NEW YORK, NY - New Senior Investment Group announced that it completed the previously announced acquisition of 28 private pay, independent living properties from affiliates of Holiday Retirement for $640 million. The Portfolio is 100% private pay, contains 3,298 units located across 21 states and had an average occupancy rate of 89.8% for July 2015. The Portfolio will continue to be operated by Holiday under new property management agreements.
The acquisition of the Portfolio was funded with cash on hand and proceeds from a fixed rate, 10-year first mortgage loan. The Loan, which was obtained from Freddie Mac through Walker & Dunlop, is secured by the Portfolio. The aggregate amount of the Loan is approximately $465 million, and the Loan bears interest at a fixed rate of 4.25%. As a result of the proceeds from the Loan being approximately $15 million higher than originally expected, the Company intends to pay down $15 million of existing floating rate debt on September 1, 2015.
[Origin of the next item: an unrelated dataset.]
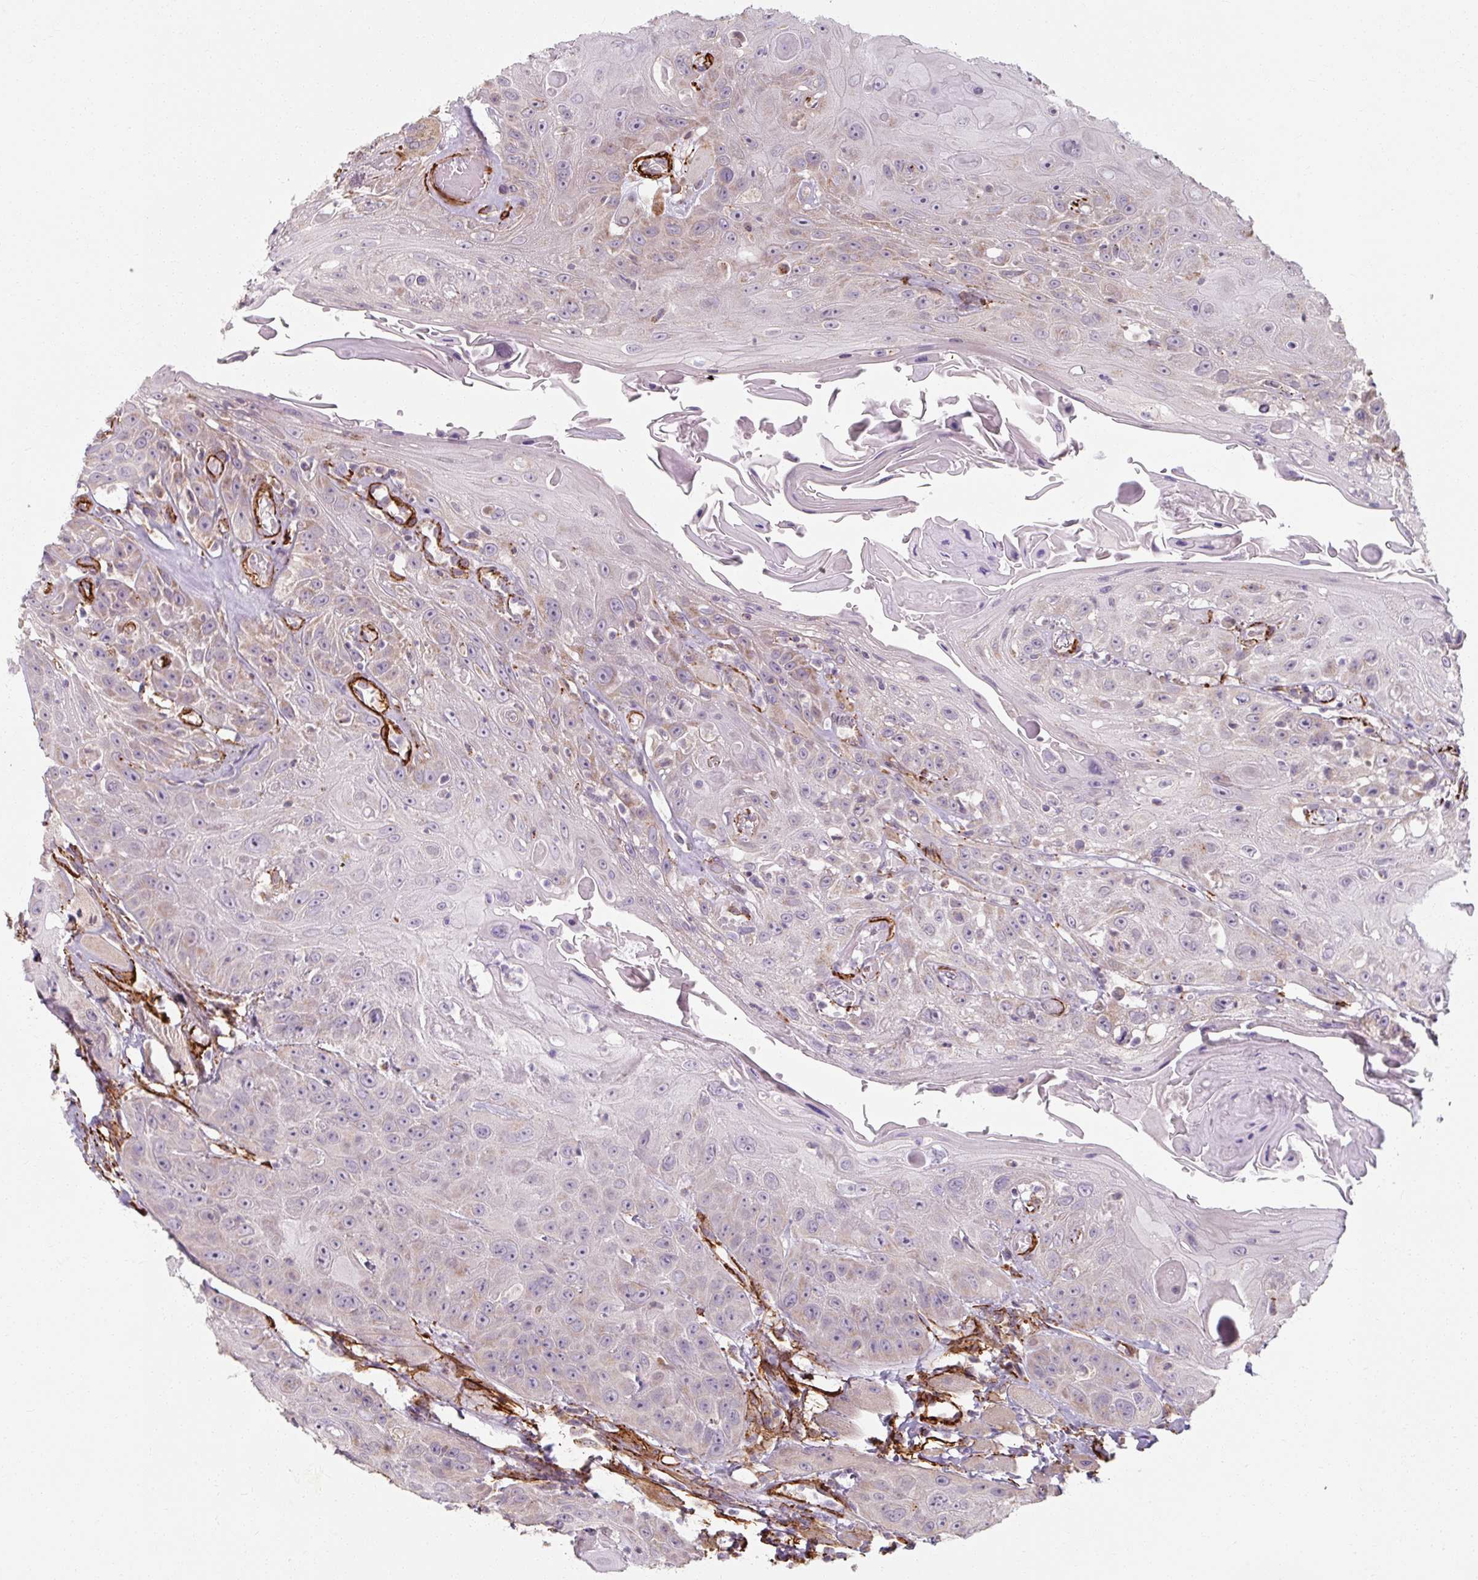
{"staining": {"intensity": "weak", "quantity": "<25%", "location": "cytoplasmic/membranous"}, "tissue": "head and neck cancer", "cell_type": "Tumor cells", "image_type": "cancer", "snomed": [{"axis": "morphology", "description": "Squamous cell carcinoma, NOS"}, {"axis": "topography", "description": "Head-Neck"}], "caption": "The micrograph demonstrates no significant expression in tumor cells of head and neck squamous cell carcinoma.", "gene": "MRPS5", "patient": {"sex": "female", "age": 59}}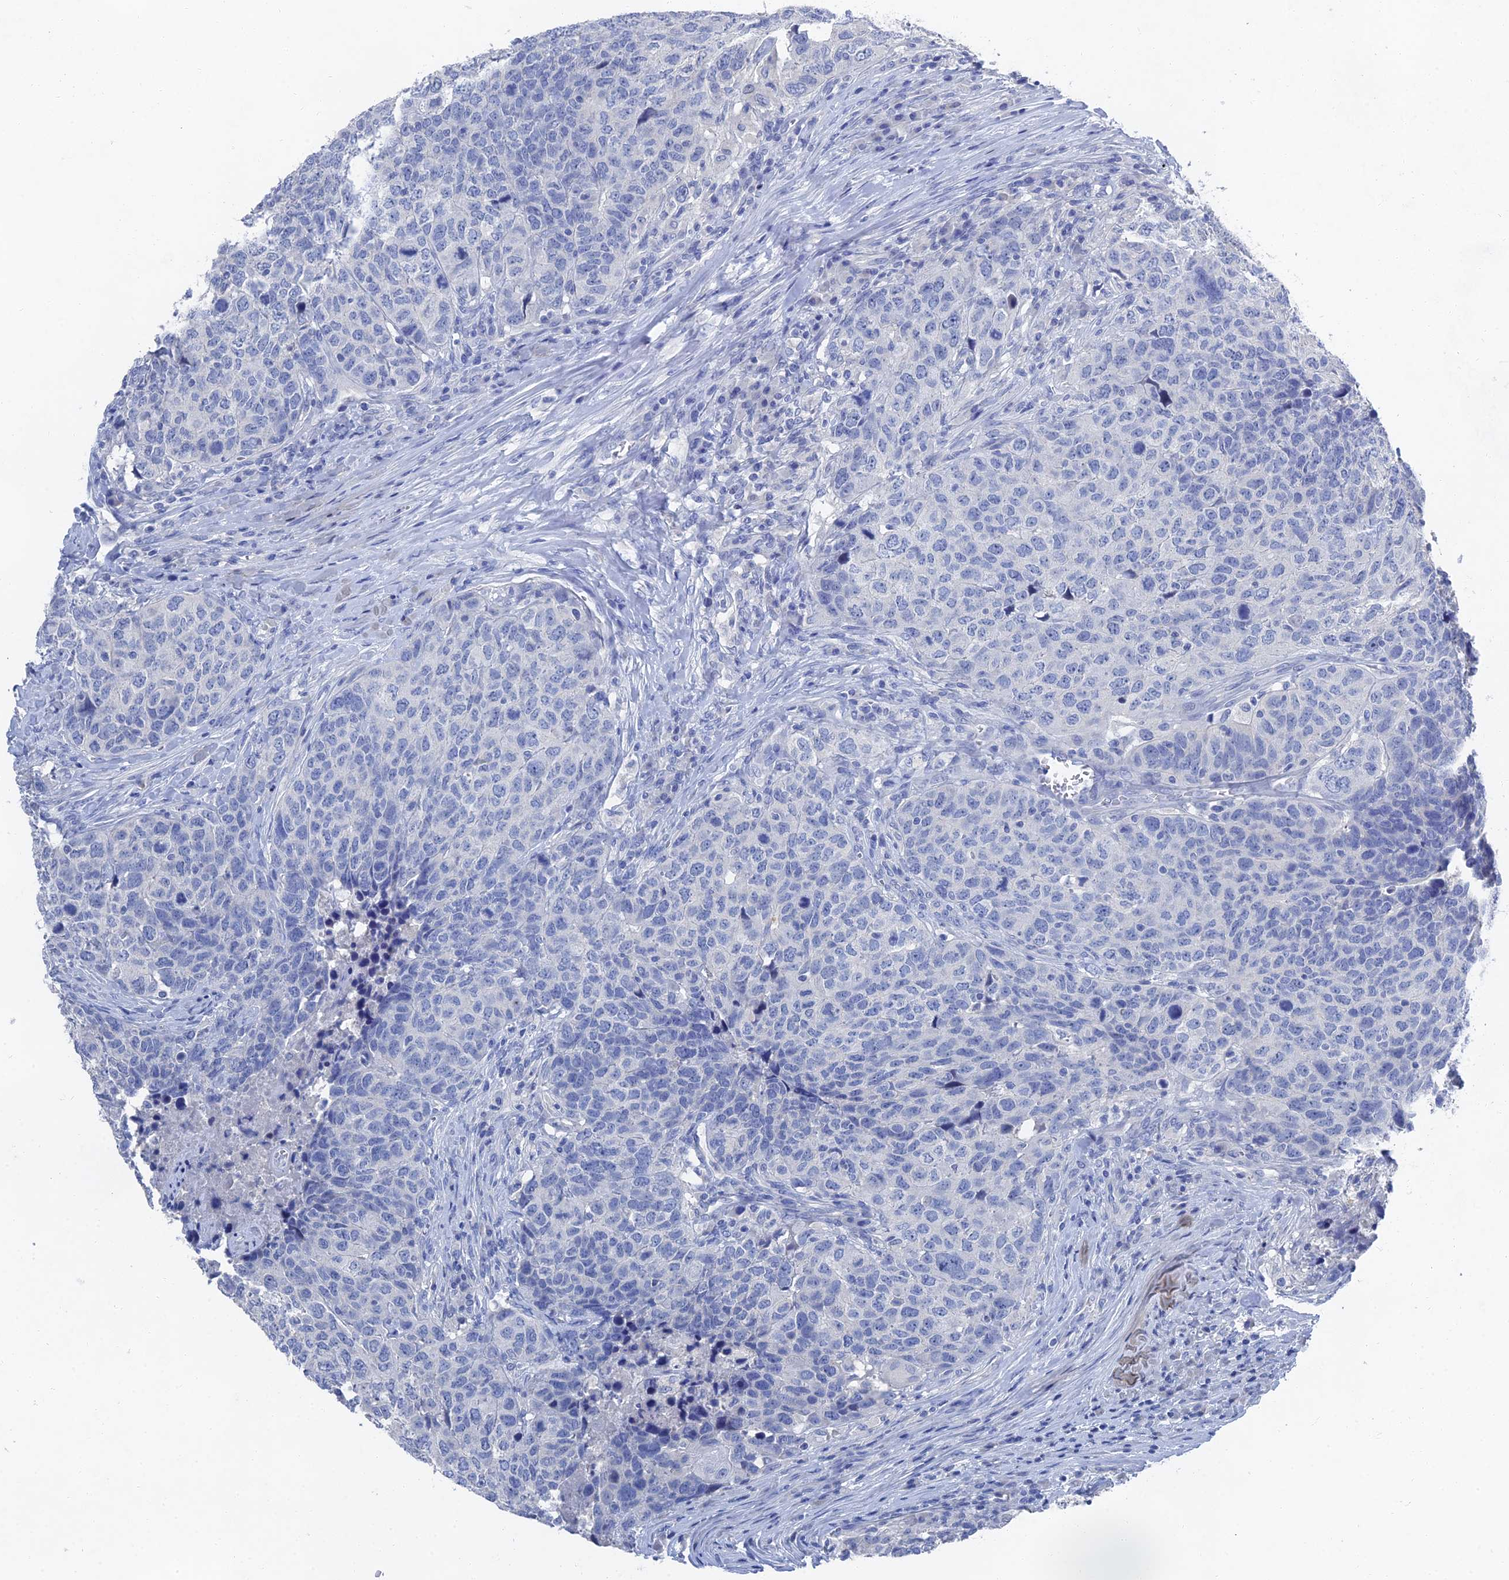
{"staining": {"intensity": "negative", "quantity": "none", "location": "none"}, "tissue": "head and neck cancer", "cell_type": "Tumor cells", "image_type": "cancer", "snomed": [{"axis": "morphology", "description": "Squamous cell carcinoma, NOS"}, {"axis": "topography", "description": "Head-Neck"}], "caption": "Head and neck cancer was stained to show a protein in brown. There is no significant staining in tumor cells. (IHC, brightfield microscopy, high magnification).", "gene": "GFAP", "patient": {"sex": "male", "age": 66}}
“This acquisition further increases our industry-leading private pay senior housing exposure to 92% of our NOI,” New Senior Chief Executive Officer Susan Givens said. “As the largest operator of independent living properties in the United States, Holiday has a strong track record of outstanding performance for our existing portfolio, and we are excited to grow our relationship with them. In addition, the financing further improves our balance sheet by extending the average maturity of our total debt and increasing our fixed rate debt to approximately 60% of our total debt.”